On the after picture, Hayley had drawn arrows pointing to each area of my face that had changed: my cheekbones, the space between my eyes, the width of my lips. “That’s right,” Hayley said. “Your precious queen had surgery.”
“Oh my God,” I heard someone say, as eyes started turning toward me. “I can’t believe she had surgery!”
“And then kept it secret,” someone else joined in. “Did she really think no one would find out?
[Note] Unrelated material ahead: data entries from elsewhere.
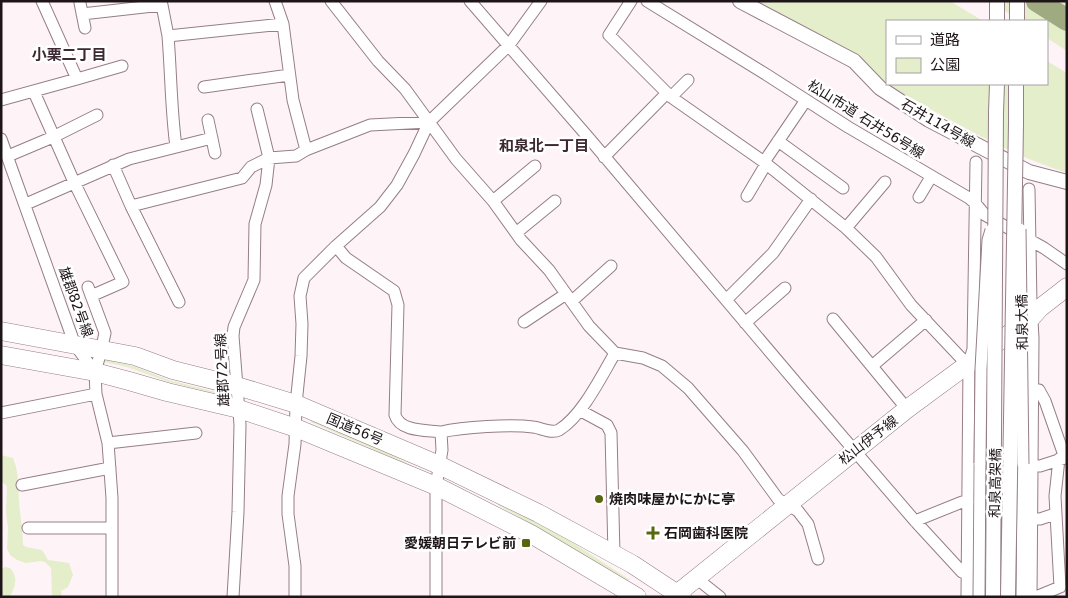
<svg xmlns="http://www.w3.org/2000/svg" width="1068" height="598" font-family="'DejaVu Sans','Noto Sans JP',sans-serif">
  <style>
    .green { fill: #e4eeca }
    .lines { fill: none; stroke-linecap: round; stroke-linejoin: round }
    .river { stroke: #a0aa80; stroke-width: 22 }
    .minor-casing { stroke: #957e88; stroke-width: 13 }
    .tertiary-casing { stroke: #957e88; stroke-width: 16 }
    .primary-casing { stroke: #957e88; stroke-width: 19 }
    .trunk-casing { stroke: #957e88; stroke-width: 19 }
    .minor { stroke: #fff; stroke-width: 11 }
    .tertiary { stroke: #fff; stroke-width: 14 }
    .primary { stroke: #fff; stroke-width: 18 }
    .trunk { stroke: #fff; stroke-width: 18 }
    .minor-bridge-casing { stroke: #957e88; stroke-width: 13; stroke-linecap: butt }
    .tertiary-bridge-casing { stroke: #957e88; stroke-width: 16; stroke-linecap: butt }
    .minor-bridge { stroke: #fff; stroke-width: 11 }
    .tertiary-bridge { stroke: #fff; stroke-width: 14 }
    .poi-dot { fill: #58660e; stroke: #fff; stroke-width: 2 }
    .labels { text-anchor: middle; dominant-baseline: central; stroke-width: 5; stroke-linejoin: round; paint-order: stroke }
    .street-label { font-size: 14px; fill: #1e1519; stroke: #fff }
    .poi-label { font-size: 14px; font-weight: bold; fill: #1e1519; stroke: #fff; text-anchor: start }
    .neighbourhood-label { font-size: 15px; font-weight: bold; fill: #3c2931; stroke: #fff }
  </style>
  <rect width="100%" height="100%" fill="#fef4f8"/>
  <path class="green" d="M755,1H950L983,21H887V84H1047V61L1067,73V173C1005,153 948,119 892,87C877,78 865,63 851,52Z
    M989,1H1067V51L1047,38V21H1021Z
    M105,359L133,366L169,380L216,392L218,394L169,382L127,367L104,362L103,360Z
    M311,420L388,453L420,470L311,422Z
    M1,455L13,458C19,472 18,487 19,501C20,516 23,530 23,545L26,547L42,550L48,560L69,563L73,575L68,587L61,591L62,597H52L51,568L45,562L41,561L26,563L17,560L10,555L7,549L8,528L6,513L7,486L1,481Z
    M498,502L558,533L630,580H626L498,505Z
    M5,567L10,568C19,578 15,586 10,597H1V569Z"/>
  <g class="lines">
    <path class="river" d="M1037,1L1067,20"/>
    <defs>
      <path id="minor" d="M331,1L378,61L405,89L456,159L493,201L521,240L549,270L589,326L615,353L643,358L662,366L688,388L743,451L778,499L798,511L808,524L818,559
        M470,1L588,137L804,392L915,521L962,572L967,573
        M631,1L609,35L671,97L764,162L846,228L876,257L911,305L961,358L969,363
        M647,1L767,75L848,127L969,198L975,203L985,215L1044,248L1067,264
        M80,3L85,28
        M82,14L162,5L168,36L283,24
        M168,36C171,73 171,110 176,147
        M77,79L122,66
        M204,87L289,75
        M34,92L74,182L123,282L91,296
        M671,97L688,80
        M1,100L77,79L42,1
        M208,120L215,153
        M1,139L75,345L95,372L96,394L108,443L112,498V597
        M778,141L843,188
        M306,150L370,125L429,122
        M8,156L53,137L97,115
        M604,157L667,93
        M764,162L806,100
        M113,165L131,206L179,302
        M1029,189L1031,305L1033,338L1031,597
        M747,196L766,164
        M919,197L931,177
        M493,201L535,166
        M26,204L129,159L212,138
        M131,206L242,178L251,167L269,158L257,109
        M846,228L885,182
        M516,233L555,201
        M336,246L346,258L394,291L398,305L395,415C400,432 427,430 441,432L442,450L436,486V597
        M88,287L105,333L101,351L95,372
        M726,300L773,253L811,199
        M572,301L611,266
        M833,319L907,409
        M524,322L566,294
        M745,323L785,288
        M872,366L926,320
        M1033,391L1039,390L1045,401L1065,458
        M581,411L607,425L611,433L614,554
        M1,413L96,394
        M441,432C463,427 511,424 533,427C542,428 551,434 559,430C582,416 601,377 615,353
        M108,443L196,433
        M1033,466H1040L1065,458
        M22,485L110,468
        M1032,519H1040L1055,514
        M915,521L962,502H968
        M28,528H112
        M696,578L720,597
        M1031,596H1038L1060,587L1055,496L1059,459
        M233,597L238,512L240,425L233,336L234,327L254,280L255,224L266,185L269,158L296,156L306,150L293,100L283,24L275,1
        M295,597V566L288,514V496L295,444L296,404L301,356L302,324L300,296L304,278L336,246L380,207L397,185L414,154L429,122L509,45L541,1
        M967,597L969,363L973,349L976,162
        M979,597L980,463
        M1022,597L1023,464"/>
      <path id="tertiary" d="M740,1L854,61L880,88L929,120L1029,172L1067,182
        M997,21V1
        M1017,21V1
        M996,112L997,84
        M1016,124V84"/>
      <path id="primary" d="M673,597L907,409L1032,317L1040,308L1067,287"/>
      <path id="trunk" d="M1,331L135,356L173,370L237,386L296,404L439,465L538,513L632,564L682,597
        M1,355L95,372L129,381L167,392L239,409L296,428L436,486L531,534L637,597"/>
    </defs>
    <use href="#minor" class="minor-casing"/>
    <use href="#tertiary" class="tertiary-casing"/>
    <use href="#primary" class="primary-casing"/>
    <use href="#trunk" class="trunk-casing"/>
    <use href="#minor" class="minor"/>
    <use href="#tertiary" class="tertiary"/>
    <use href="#primary" class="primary"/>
    <use href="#trunk" class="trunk"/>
    <defs>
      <path id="minor-bridge" d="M1020,229L1023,464
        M980,463L981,369L988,240L991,230"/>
      <path id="tertiary-bridge" d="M993,597L996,112
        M1008,597L1016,124"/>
    </defs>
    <use href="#minor-bridge" class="minor-bridge-casing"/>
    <use href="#tertiary-bridge" class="tertiary-bridge-casing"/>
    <use href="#minor-bridge" class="minor-bridge"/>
    <use href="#tertiary-bridge" class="tertiary-bridge"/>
  </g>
  <g class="poi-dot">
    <circle cx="599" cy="499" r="5"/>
    <path d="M650.5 525.5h5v5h5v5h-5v5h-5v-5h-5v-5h5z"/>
    <rect x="521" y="538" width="10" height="10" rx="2.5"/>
  </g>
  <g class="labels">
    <g class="street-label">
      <text transform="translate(866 119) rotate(32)">松山市道 石井56号線</text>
      <text transform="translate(938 123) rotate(30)">石井114号線</text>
      <text transform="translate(76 302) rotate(70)">雄郡82号線</text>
      <text transform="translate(1022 322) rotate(-91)">和泉大橋</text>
      <text transform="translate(222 370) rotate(-93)">雄郡72号線</text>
      <text transform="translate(355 429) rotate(23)">国道56号</text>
      <text transform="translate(868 440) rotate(-38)">松山伊予線</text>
      <text transform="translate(995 483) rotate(-89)">和泉高架橋</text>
    </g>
    <g class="poi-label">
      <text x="609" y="499">焼肉味屋かにかに亭</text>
      <text x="664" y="533">石岡歯科医院</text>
      <text x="516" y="543" text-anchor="end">愛媛朝日テレビ前</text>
    </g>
    <g class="neighbourhood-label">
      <text x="69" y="55">小栗二丁目</text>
      <text x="544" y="146">和泉北一丁目</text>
    </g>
  </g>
  <rect width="1068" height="598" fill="none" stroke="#1e1519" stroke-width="5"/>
  <rect x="886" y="20" width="162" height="65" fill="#ffffff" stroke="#a5a1a3"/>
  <rect x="896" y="36" width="25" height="8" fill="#ffffff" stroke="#a5a1a3"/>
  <text x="930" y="45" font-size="15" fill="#1e1519">道路</text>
  <rect x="896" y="58" width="25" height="15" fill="#e4eeca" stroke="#a5a1a3"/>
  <text x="930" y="70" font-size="15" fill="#1e1519">公園</text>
</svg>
More and more eyes landed on me. I’d gotten used to stares these last two weeks, but this was a new kind. It was like people were measuring me up, trying to peel back my layers to find out what was hidden underneath. “It’s not true,” I protested. “I didn’t have any surgery!” But the whispers were already starting to build, one stacking on top of another, heavy as bricks. Hayley smiled smugly at me. She knew exactly what I knew: It didn’t matter if it was true. It didn’t even matter if everyone believed her. What mattered was that the seed had been planted. The damage had been done.
“Of course it was surgery,” I heard someone say.
“How did I not see it before?” someone else chimed in.
“I can’t believe she’s
still
lying about it,” a third person added.
I looked wildly around. Every single person was gaping at me now, like I was some kind of science experiment, like I was one of the beakers we studied in science class.
I turned to Ashley and Blair. “You guys know it’s a lie, right?”
Ashley pulled herself into a sitting position. She touched a finger to my cheekbone, then pulled it away. “It makes so much more sense now,” she breathed. “It explains everything.”